Verifying Data After Synchronization

When the task status changes to Incremental, the full synchronization is complete. You can log in GaussDB and view the data synchronization result.

  1. Wait until the synchronization task status becomes Incremental.

  2. Click the task name to go to the Basic Information page.
  3. Verify data consistency.

    1. Choose Synchronization Comparison > Object-Level Comparison to view the database and table synchronization results.

    2. Choose Synchronization Comparison > Data-Level Comparison, click Create Comparison Task, and view the synchronization results of the rows in the table.

  4. Connect to test_database_info in GaussDB using DAS.

    For details about how to connect to an instance through DAS, see Adding Login Information.

  5. Run the following statement to query the full synchronization result:

    SELECT * FROM test_info.datatypelist_after;

    After the schema in MySQL is synchronized, it will be used as the schema in GaussDB. Therefore, it is required to add the schema in the query statement for exact query.

    All data types in the table were successfully synchronized and the data is correct.
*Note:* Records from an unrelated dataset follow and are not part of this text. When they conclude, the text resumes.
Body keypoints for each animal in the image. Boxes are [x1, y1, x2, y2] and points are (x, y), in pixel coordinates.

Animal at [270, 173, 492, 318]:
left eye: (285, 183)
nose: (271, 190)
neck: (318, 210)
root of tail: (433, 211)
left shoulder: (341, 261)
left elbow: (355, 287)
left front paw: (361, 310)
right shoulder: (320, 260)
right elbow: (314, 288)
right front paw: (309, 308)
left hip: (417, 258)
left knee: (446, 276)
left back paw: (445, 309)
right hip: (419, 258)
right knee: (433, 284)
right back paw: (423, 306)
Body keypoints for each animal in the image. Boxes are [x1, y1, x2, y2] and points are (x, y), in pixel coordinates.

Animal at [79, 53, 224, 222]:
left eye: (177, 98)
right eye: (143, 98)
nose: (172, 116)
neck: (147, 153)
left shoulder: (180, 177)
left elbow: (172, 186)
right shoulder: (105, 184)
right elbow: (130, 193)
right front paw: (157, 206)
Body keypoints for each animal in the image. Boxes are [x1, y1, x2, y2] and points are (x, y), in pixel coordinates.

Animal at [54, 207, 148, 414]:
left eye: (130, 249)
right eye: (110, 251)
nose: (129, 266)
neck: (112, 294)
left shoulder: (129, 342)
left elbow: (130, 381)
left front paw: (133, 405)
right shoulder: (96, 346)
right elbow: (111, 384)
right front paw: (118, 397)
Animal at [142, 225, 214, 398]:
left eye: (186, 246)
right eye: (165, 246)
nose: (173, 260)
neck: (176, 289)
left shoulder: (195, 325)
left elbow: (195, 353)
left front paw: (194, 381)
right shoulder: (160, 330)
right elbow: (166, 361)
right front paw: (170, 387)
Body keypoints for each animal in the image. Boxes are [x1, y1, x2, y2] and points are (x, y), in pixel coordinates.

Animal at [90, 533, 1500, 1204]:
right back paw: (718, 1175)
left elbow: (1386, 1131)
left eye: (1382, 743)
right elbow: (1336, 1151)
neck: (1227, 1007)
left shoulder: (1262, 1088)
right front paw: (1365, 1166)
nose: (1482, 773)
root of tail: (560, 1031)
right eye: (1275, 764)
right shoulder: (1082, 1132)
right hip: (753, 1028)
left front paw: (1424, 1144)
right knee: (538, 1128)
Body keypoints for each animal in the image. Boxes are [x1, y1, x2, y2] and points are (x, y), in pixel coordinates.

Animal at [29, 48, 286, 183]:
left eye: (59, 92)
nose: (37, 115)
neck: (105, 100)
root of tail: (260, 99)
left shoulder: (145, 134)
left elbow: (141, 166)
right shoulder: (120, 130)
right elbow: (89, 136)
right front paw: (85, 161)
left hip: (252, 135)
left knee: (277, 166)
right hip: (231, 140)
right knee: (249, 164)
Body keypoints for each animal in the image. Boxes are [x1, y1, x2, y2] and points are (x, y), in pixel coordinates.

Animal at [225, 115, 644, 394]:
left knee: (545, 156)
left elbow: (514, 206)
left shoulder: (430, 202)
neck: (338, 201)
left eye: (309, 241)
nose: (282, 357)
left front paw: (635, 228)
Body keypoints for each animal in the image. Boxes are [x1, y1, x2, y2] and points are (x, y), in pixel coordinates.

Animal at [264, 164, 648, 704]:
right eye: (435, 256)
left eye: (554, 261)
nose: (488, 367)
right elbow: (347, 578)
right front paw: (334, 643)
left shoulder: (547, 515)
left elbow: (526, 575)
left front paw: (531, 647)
  6. Verify incremental synchronization.

    In full+incremental synchronization, after the full synchronization is complete, the data that is written to the source database after the task is created can still be synchronized to the destination database until the task is stopped. The following describes how to synchronize incremental data from the source database to the destination database.
    1. Use a database connection tool to connect to the source MySQL database based on its IP address.
    2. Run the following statement to insert a data record into the source database:

      Insert a data record whose ID is 3.

      insert into test_info.test_table values (3,'a','b','111','111','tinyblob','mediumblob','longblob','tinytext','text','mediumtext','longtext','1','3',1,2,3,4,1.123,1.1234,'2024-03-08','2024-03-08 08:00:00','2024-03-08 08:00:00','08:00:00','2024','1010','{"a":"b"}',1.23,1.234);
    3. Run the following statement in the destination database to query the result:
      SELECT * FROM test_info.datatypelist_after;

      The new data in the source database has been synchronized to the destination database in real time.

  7. Stop the synchronization task.

    After data is completely synchronized to the destination database, stop the synchronization task.
    1. Locate the task and click Stop in the Operation column.
    2. In the display box, click Yes.